The tumor continues to grow and the dead area in the middle gets larger while the area of living tumor tissue always remains the same width.
At the border between the living and dead cells are cells called ‘quiescent cells’ or cells that are not dead but have slowed down metabolically to try to prevent their own death. Chemo and radiotherapy are less effective against these cells as they are not dividing rapidly and have stunted their metabolic demands. Once the living tumor has been destroyed, these slow cells are now close to the blood supply again and can then reactivate, growing into another tumor. The bacterial therapies that have been devised are, in some cases, able to kill these quiescent cells.
An enormous amount of research has shown that the species Clostridia can be safely injected directly into the tumor or taken as a pill by a patient with large established tumours (both living and dead cells).

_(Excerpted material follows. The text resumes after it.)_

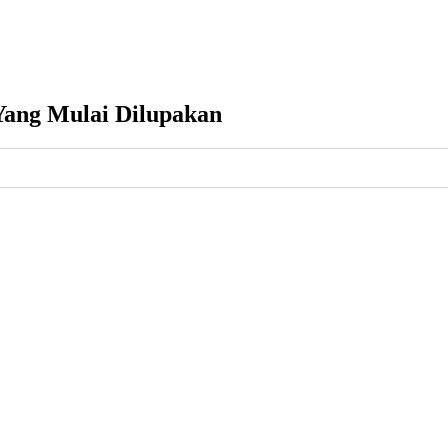
Yang Mulai Dilupakan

The bacteria will then move throughout the body before finding the tumor and destroying it. Clostridia can do this is because it is introduced in spore form. As a spore the micro-organism often passes straight through people who do not have tumors.

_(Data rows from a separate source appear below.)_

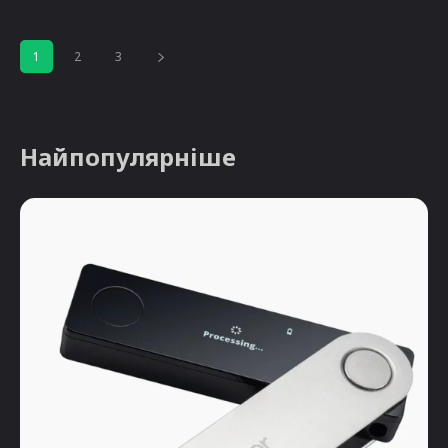
1
2
3
Найпопулярніше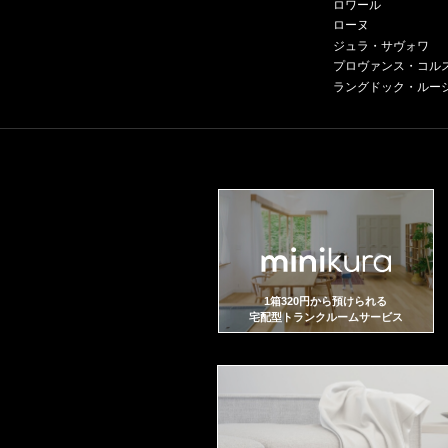
ロワール
ローヌ
ジュラ・サヴォワ
プロヴァンス・コル
ラングドック・ルー
1箱320円から預けられる
宅配型トランクルームサービス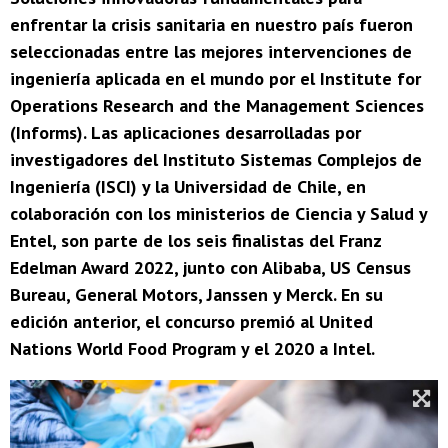
enfrentar la crisis sanitaria en nuestro país fueron
seleccionadas entre las mejores intervenciones de
ingeniería aplicada en el mundo por el Institute for
Operations Research and the Management Sciences
(Informs). Las aplicaciones desarrolladas por
investigadores del Instituto Sistemas Complejos de
Ingeniería (ISCI) y la Universidad de Chile, en
colaboración con los ministerios de Ciencia y Salud y
Entel, son parte de los seis finalistas del Franz
Edelman Award 2022, junto con Alibaba, US Census
Bureau, General Motors, Janssen y Merck. En su
edición anterior, el concurso premió al United
Nations World Food Program y el 2020 a Intel.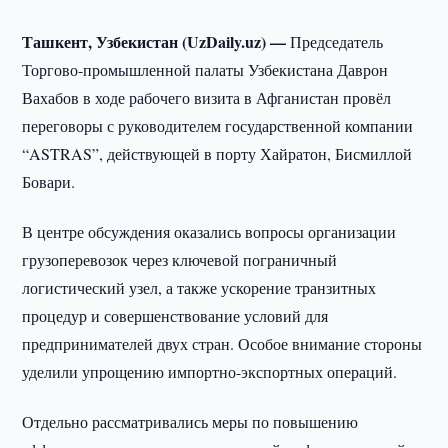
Ташкент, Узбекистан (UzDaily.uz) —
Председатель
Торгово-промышленной палаты Узбекистана Даврон
Вахабов в ходе рабочего визита в Афганистан провёл
переговоры с руководителем государственной компании
“ASTRAS”, действующей в порту Хайратон, Бисмиллой
Бовари.
В центре обсуждения оказались вопросы организации
грузоперевозок через ключевой пограничный
логистический узел, а также ускорение транзитных
процедур и совершенствование условий для
предпринимателей двух стран. Особое внимание стороны
уделили упрощению импортно-экспортных операций.
Отдельно рассматривались меры по повышению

Clostridia spores specifically migrate into the center of tumors and work from the inside out, killing cancerous cells as they go, until they reach high levels of oxygen where the bacteria die or turn back into spores. Using this idea researchers have been able to achieve the holy grail of cancer research, complete remission with no re-activation, but only in research models.
There is resistance to this sort of idea that comes from the long association of bacteria, Clostridia especially, with human disease. Among the sub-species of Clostridia are the causative agents for gangrene and botulism, not the most welcoming of company. Other bacteria that have been used in this work include Listeria and Salmonella, yeah, those two.

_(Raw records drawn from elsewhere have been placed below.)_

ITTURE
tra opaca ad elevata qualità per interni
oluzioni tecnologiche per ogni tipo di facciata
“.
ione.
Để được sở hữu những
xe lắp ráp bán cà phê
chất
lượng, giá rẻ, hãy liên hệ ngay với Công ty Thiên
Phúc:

The important thing here is control. We can genetically engineer these bacteria to be safe by removing toxins and placing tighter restrictions on their growth to ensure they can only thrive in low/no oxygen environments.
This idea has interested me for a very long time not because it results in ‘cure’ of cancers in models but because of the way in which the ‘cure’ is achieved. Thinking about bacteria in this way represents a shift in the way biomedical researchers view the world around them. No longer are bacteria always the bad guys. Recent developments using bacteria as ‘toxin sinks’, bio-fuel manufacturers and, as in this case, novel vehicles for pharmaceutical delivery show that by applying our understanding of the microbial world we can modify it to become useful, as opposed to harmful, to us.
Barbe, S., et al. (2004). “Clostridium-mediated transfer system of therapeutic proteins to solid tumors: increased heterologous protein production.” Commun Agric Appl Biol Sci 69(2): 49-52.
Nuyts, S., et al. (2002). “Clostridium spores for tumor-specific drug delivery.” Anticancer Drugs 13(2): 115-25.
Pan, Z. K., et al. (1995a). “A recombinant Listeria monocytogenes vaccine expressing a model tumour antigen protects mice against lethal tumour cell challenge and causes regression of established tumours.” Nat Med 1(5): 471-7.
Pan, Z. K., et al. (1995b). “Regression of established tumors in mice mediated by the oral administration of a recombinant Listeria monocytogenes vaccine.” Cancer Res 55(21): 4776-9.
Rosenberg, S. A., et al. (2002). “Antitumor effects in mice of the intravenous injection of attenuated Salmonella typhimurium.” J Immunother25(3): 218-25.
Theys, J., et al. (2001a). “Clostridium as a tumor-specific delivery system of therapeutic proteins.” Cancer Detect Prev 25(6): 548-57.
Theys, J., et al. (2001b). “Improvement of Clostridium tumour targeting vectors evaluated in rat rhabdomyosarcomas.” FEMS Immunol Med Microbiol 30(1): 37-41.
Toso, J. F., et al. (2002). “Phase I study of the intravenous administration of attenuated Salmonella typhimurium to patients with metastatic melanoma.” J Clin Oncol 20(1): 142-52.
Van Mellaert, L., et al. (2006). “Clostridium spores as anti-tumour agents.” Trends Microbiol 14(4): 190-6.